Food Court Mall Graha Cijantung terasa lenggang saat
kalimat itu keluar dari mulut Valen. Kalimat yang langsung saja memuat Hanum
tergugu. Ia menatap Valen yang duduk di depannya dengan tatapan tajam.
“Kenapa kamu bisa berfikir begitu?” Hanum berusaha
menahan sesak didadanya.
“Ya percuma aja dia pake kerudung kalau akhlaknya
belum baik kan? Saya aja muallaf karena terpaksa ikut ibu, karena ayah sudah
meninggal. Dan kalau bukan karena Pak Hadi, saya juga engga bakal pakai
kerudung kalau ke kantor Han” Valen asik berkata-kata dengan tangan sibuk
mengaduk-aduk spagheti di hadapannya. Hanum tertegun. Kalimat itu sungguh
menusuk hatinya. Tidak, kerudung ini tidak pernah salah, kalau ada yang salah
dengan akhlak seseorang, bukan berarti kesalahan itu di limpahkan juga pada
kerudungnya. Ingin sekali ia berteriak saat itu juga di hadapan Valen, tapi ia segera
beristighfar dan meyakini hatinya bahwa hidayah itu milik Allah. Ia tidak akan
bisa menuntun Valen pada kebenaran jika Allah tidak menghendakinya. Maka ia
memilih sabar, memikirkan cara untuk membuat Valen mengerti.
“Saya kenyang Han. Lanjut jalan yuk” Valen beranjak
dari kursinya. Hanum masih terduduk lemas di kursi. Ia tidak berselera
melanjutkan weekendnya bersama teman barunya di kantor itu. Kalau saja Valen
tidak mengeluarkan kata-kata seperti tadi, pastilah mood Hanum tidak akan
hancur seperti saat ini. Ini juga salah Hanum yang tiba-tiba bercerita bahwa ia
ingin punya perusahaan yang pegawainya muslimah berhijab semua. Dan kalimat
tidak menyenangkan pun harus ia dapatkan.
“Aku
tiba-tiba engga mood banget len. Kita balik aja yuk, lagian kita udah
berjam-jam di mall” Hanum berkilah, memanfaatkan keadaan untuk segera
menghentikan acara weekendnya bersama Valen.
“Yah, kan kita belum ke
toko buku Han. Katanya mau beli buku Tere Liye?” Valen mendesak. Tapi Hanum
segera bangkit dari duduknya dan bergegas meraih tas di meja, menuntun Valen
segera meninggalkan food court dengan wajah lelah selelah-lelahnya
..........................................................

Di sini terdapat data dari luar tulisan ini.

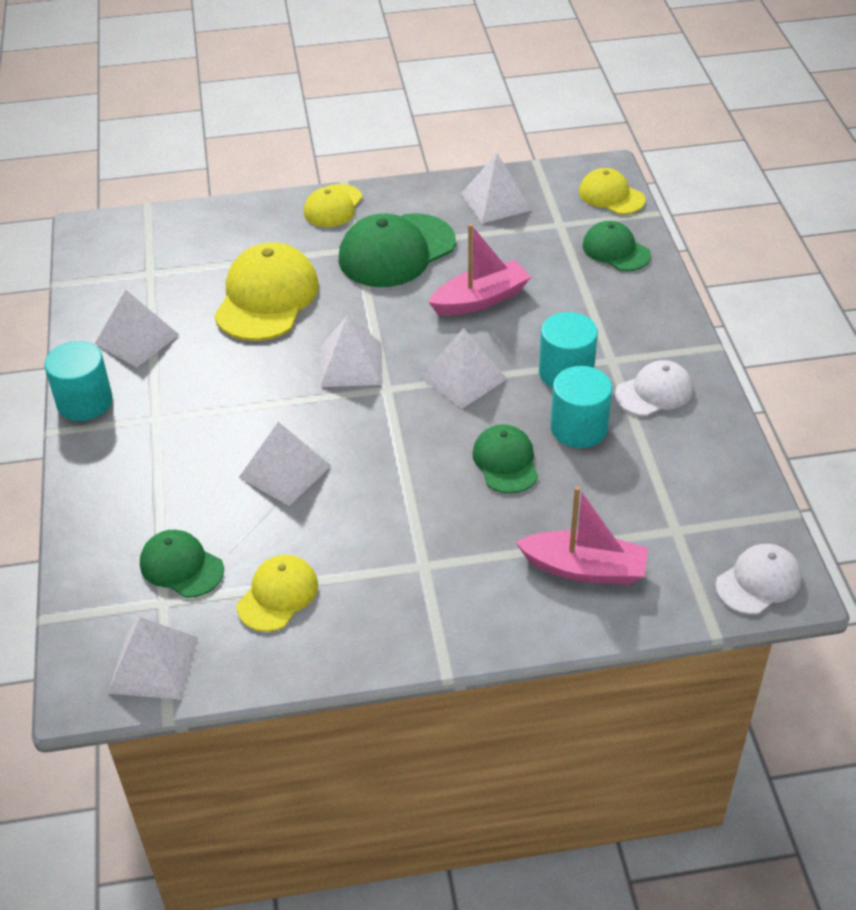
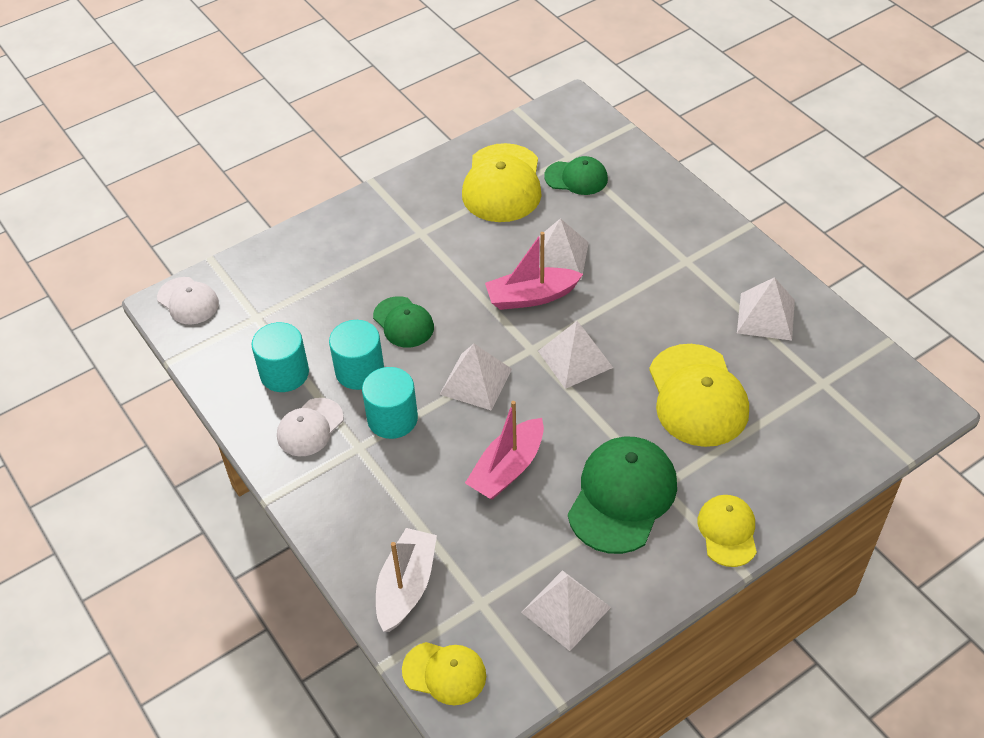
camera: 155 degrees right, 5 degrees up
(85, 402) = (749, 253): turquoise cylinder -> turquoise cylinder (284, 373)
(153, 665) = (545, 127): white pyramid -> none
(278, 595) = (502, 184): yellow cap -> yellow cap, size x1.72
(584, 569) = (311, 268): pink boat -> pink boat (531, 297)
(616, 250) = (406, 586): green cap -> white boat
(758, 582) = (188, 301): white cap -> white cap turned 75 degrees counterclockwise

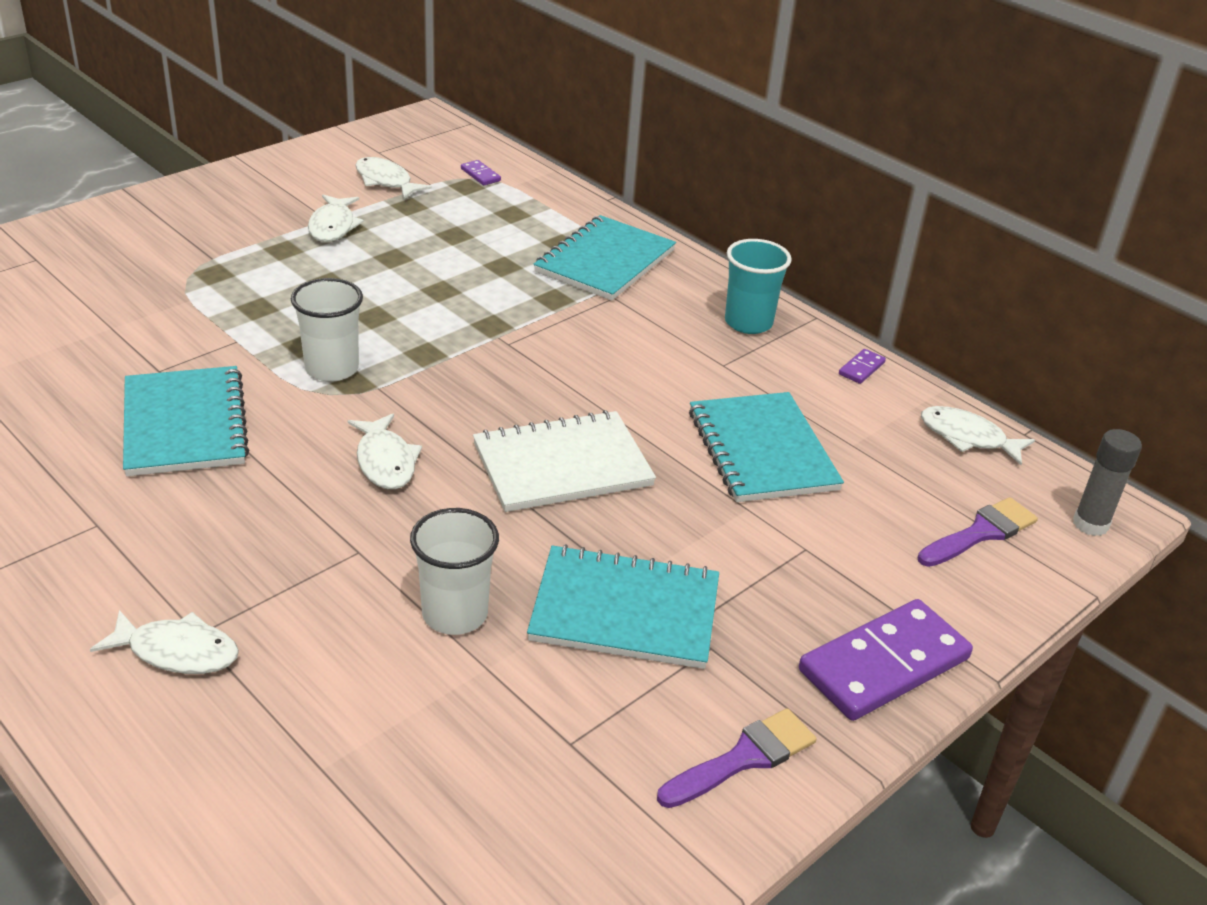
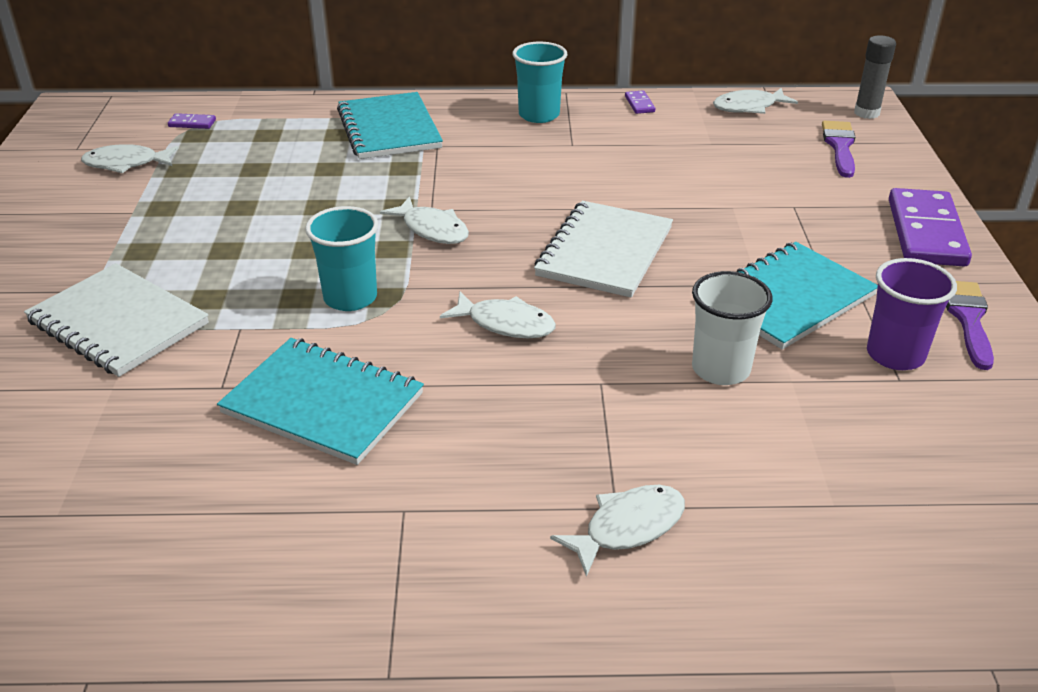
camera: 45 degrees left, 0 degrees up
(186, 289) = (118, 323): none -> white notebook
(332, 368) = (350, 298): white cup -> turquoise cup
(333, 226) = (149, 214): white fish -> white fish (432, 229)
(610, 724) = (895, 355): none -> purple cup
(762, 450) = (680, 174): turquoise notebook -> none

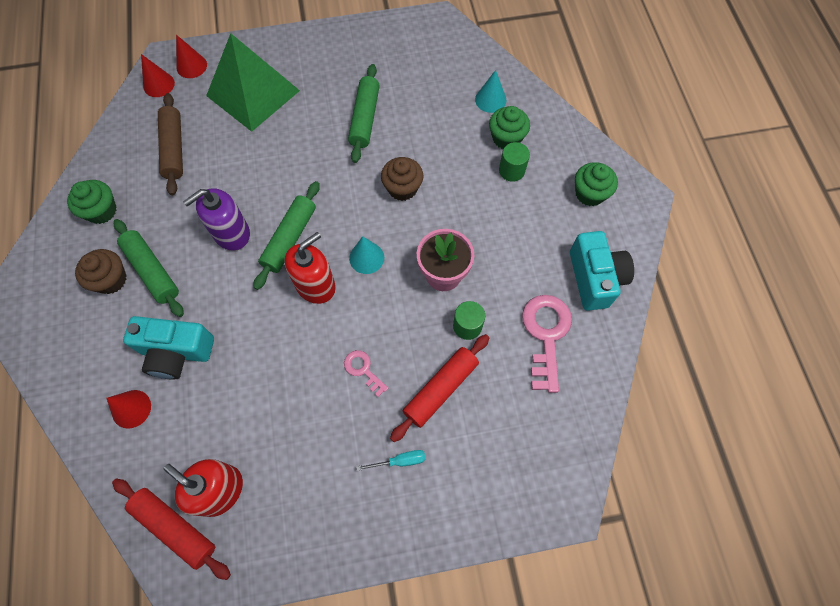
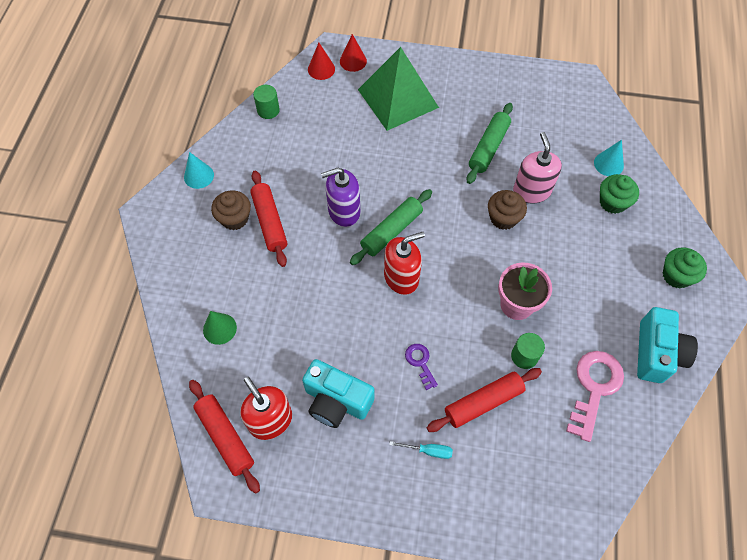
camera: 20 degrees right, 5 degrees down
(101, 211) = (244, 160): green cupcake -> none
(131, 409) = (219, 328): red cone -> green cone
(152, 271) = (269, 222): green rolling pin -> red rolling pin
(174, 149) = (317, 126): brown rolling pin -> none
(176, 352) = (269, 295): turquoise camera -> turquoise camera (336, 401)
(363, 370) = (420, 363): pink key -> purple key
(366, 258) = (453, 268): turquoise cone -> turquoise cone (199, 176)
(422, 151) = (531, 191): none -> pink soap dispenser
(511, 170) = (608, 233): green cylinder -> green cylinder (268, 110)

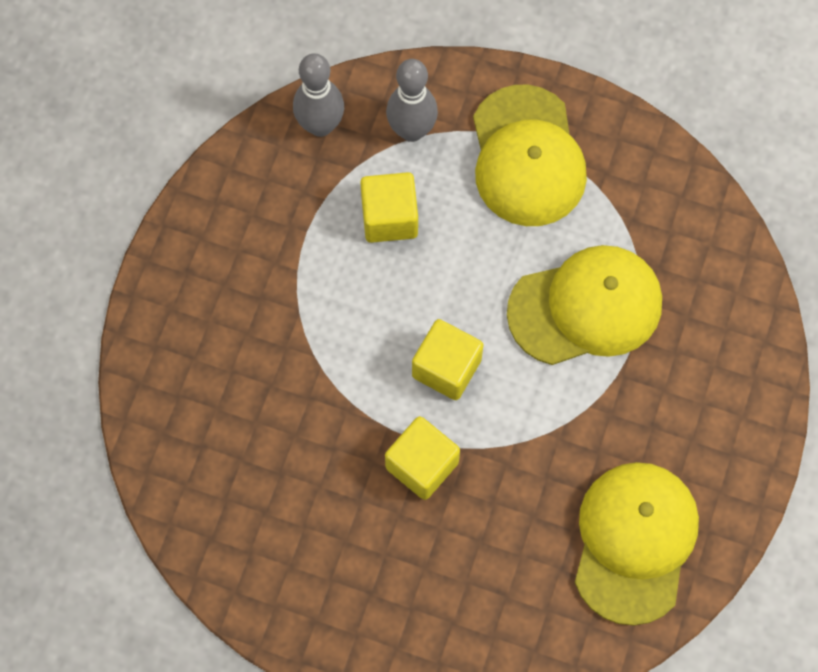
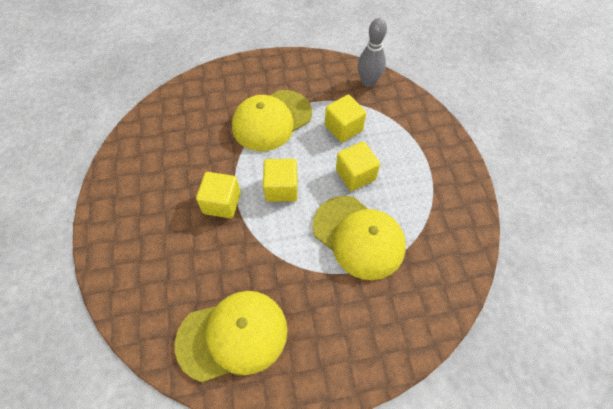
camera: 60 degrees right, 10 degrees down
(411, 130) = (394, 115): grey bowling pin -> none
(484, 252) = (355, 175): none -> yellow cube
(527, 157) = (420, 168): yellow cap -> yellow cap (271, 120)

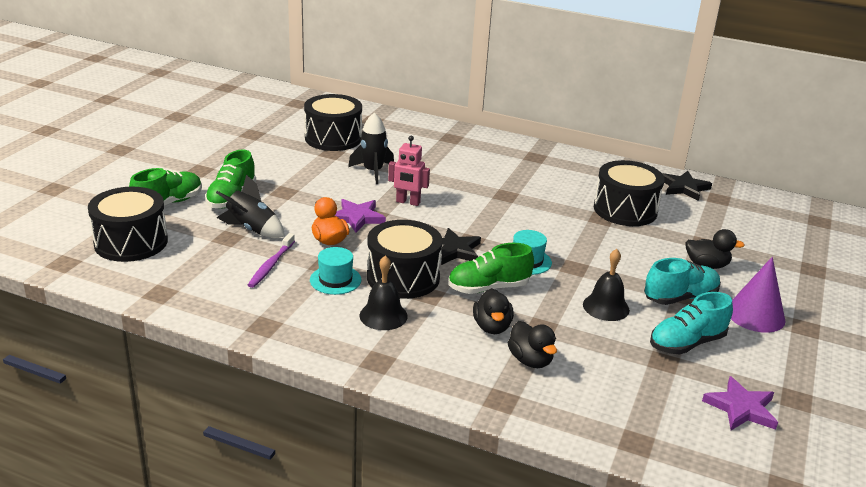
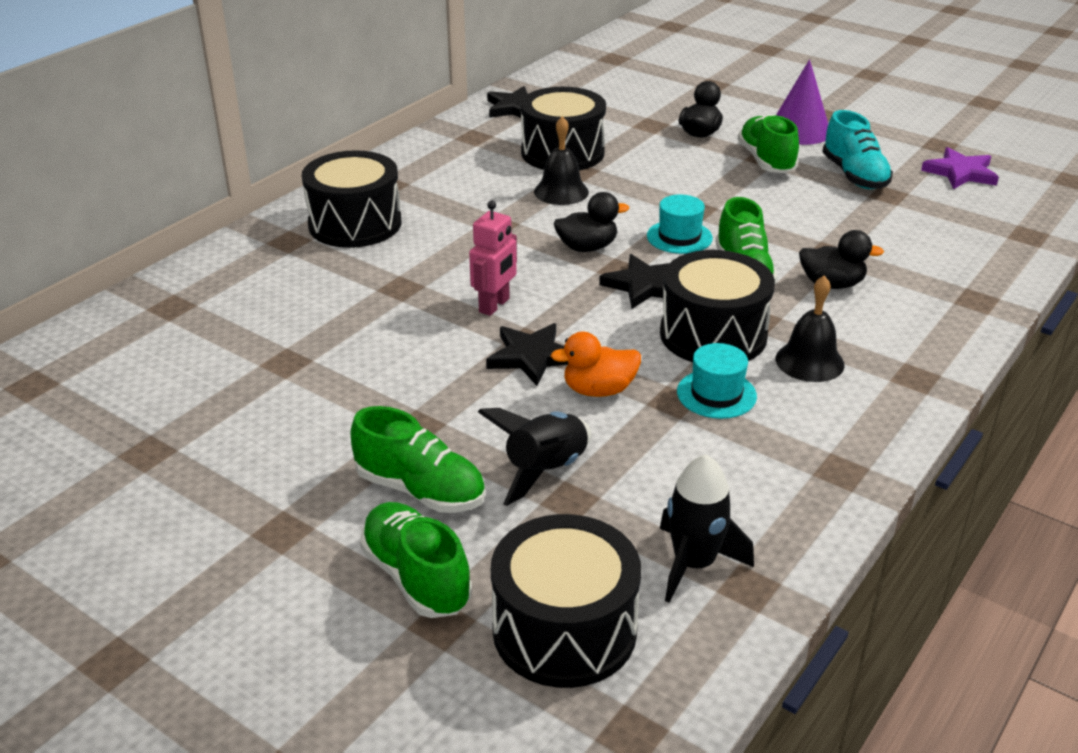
camera: 75 degrees left, 5 degrees up
(271, 265) = (668, 454): purple toothbrush -> none
(333, 138) = (224, 355): black drum -> black drum (355, 224)
(357, 217) = (531, 357): purple star -> black star
(373, 171) = (377, 326): black rocket -> black rocket (694, 564)
(530, 360) = (898, 270): black duck -> black duck (587, 247)
(606, 307) = (785, 206): black bell -> black bell (561, 191)
(680, 297) = (766, 161): turquoise shoe -> green shoe

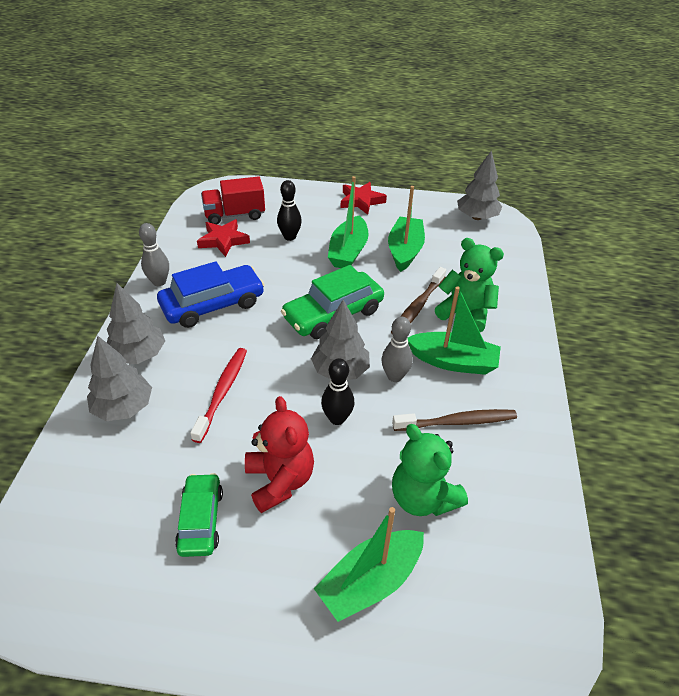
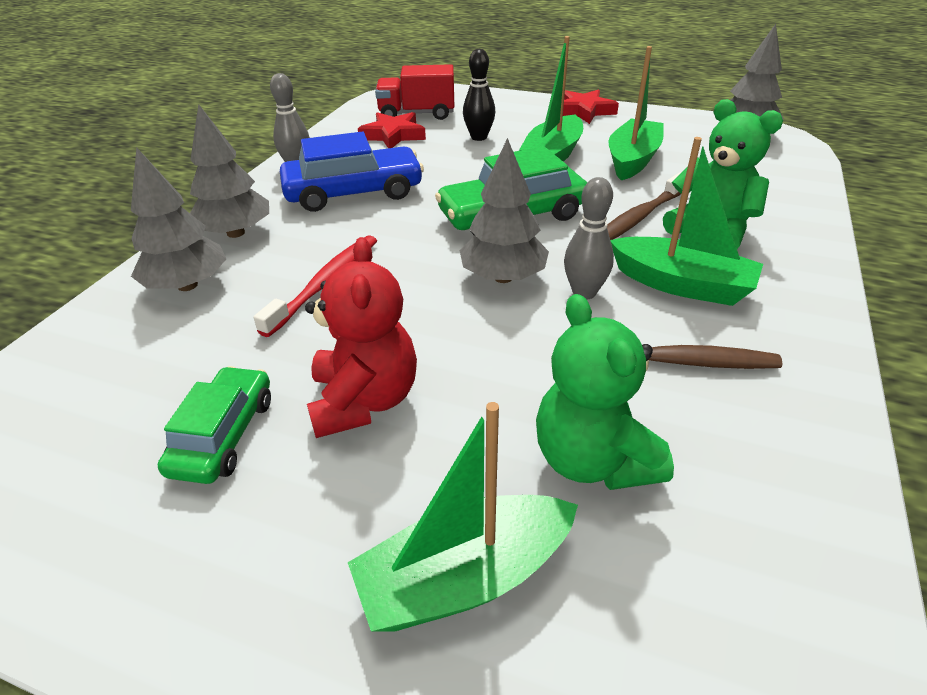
camera: 15 degrees right, 5 degrees down
(337, 418) = (480, 333): black bowling pin -> none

..........................................................
“Apa-apaan ini?”
Sebuah buket bunga besar bertengger di meja kerja
Hanum. Kaki Hanum mendadak lemas. Keringat dingin bercucuran di wajahnya. Ia sengaja
datang pagi-pagi sekali ke kantor, mengingat ada email dari klien yang lupa ia
backup kemarin. Dan alangkah kagetnya saat matanya mendapati ada buket bunga
yang di letakkan tepat di atas meja kerjanya. Dari siapa? Fans? Mana mungkin
Hanum punya Fans? Bukannya Hanum baru sebulan kerja di sini?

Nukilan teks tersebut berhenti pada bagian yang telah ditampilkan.